I was wondering if anyone here believes in life after death? If so would you care to share why or why not?
I just want this settled within myself so i am not thinking about it so much...
Up until October 2011, i never questioned there is a soul, whatever, that moves on.
THEN my son killed himself. It was devastating of course. ... But so final. And really empty. Since he has been dead, there has just been nothing what so ever. Seen the place he died (walked into his friends house and did so, the family let me come there about 3 weeks later). I went in and they even left me alone for a time, and nothing. I thought maybe i would feel some trace, but i did not. Been to the burial site once, but still, he s just not there... That's why i never went back.
My grandma died Aug 5. Her and i were very close. They raised me mostly, and then her and i were like best friends until dementia got her a year ago. Same with her. Nothing. .. Just like my son... no dreams, no "ghosts", no smelling their familiar scents... not a damn thing.
I conclude regularly that there is nothing beyond this. We live, the unexpected sometimes happen, and then we die. And it is final.....
EXCEPT i get tripped up on that when i remember my childrens father. 16 months after my oldest son died, he did the same thing. But in his bedroom. Died the same way as my oldest.
He and his family were horribly strained so it ended up left to me to clear his place out after death. It took many days because he never threw anything away... One night i was there late and called my aunt just for a break, and during our talk she tried to lighten things up by telling me a funny story of someone we know.....
Just after i started laughing there was this horrid feeling of anger in the room almost MOVING,, toward ME. I looked direction of hallway cause it was almost like someone was there walking fast toward where i was in the kitchen.

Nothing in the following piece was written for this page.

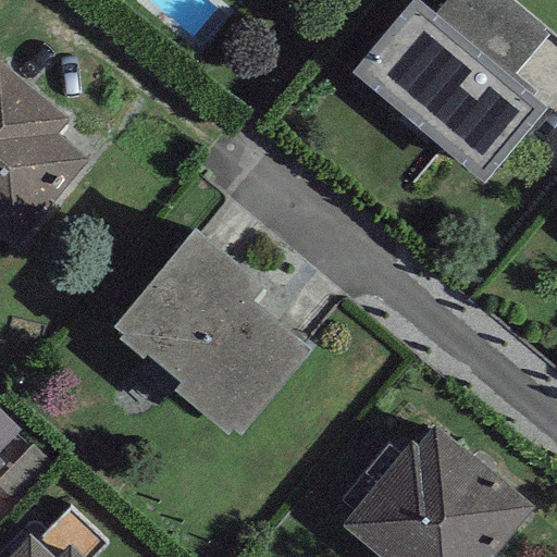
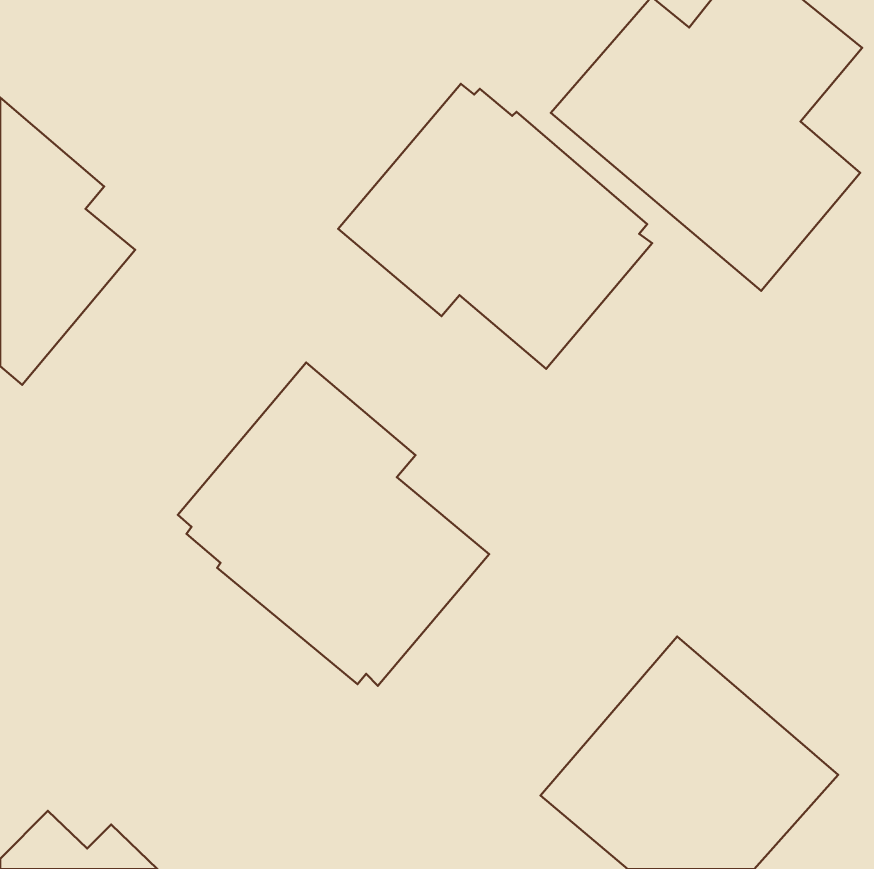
building: none -> [338,84,652,369]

But i was alone... This was so strong that i said to my aunt "I have to go", and i ran out the house. Didn't even stop to lock the door behind me, i didn't care, i ran to my car and to the hotel i was staying at. After that i didn't go in and finish the job myself. I asked for help but didn't ever tell anyone why.
^^^ that is no proof of anything tho. Cause i didn't see anything whatever BUT it was as real as someone in person running at you while they are really pissed off, and i will never forget that feeling.
But i was wondering on other people's thoughts on this subject and why?
Edited by camirae, 22 August 2017 - 08:03 AM.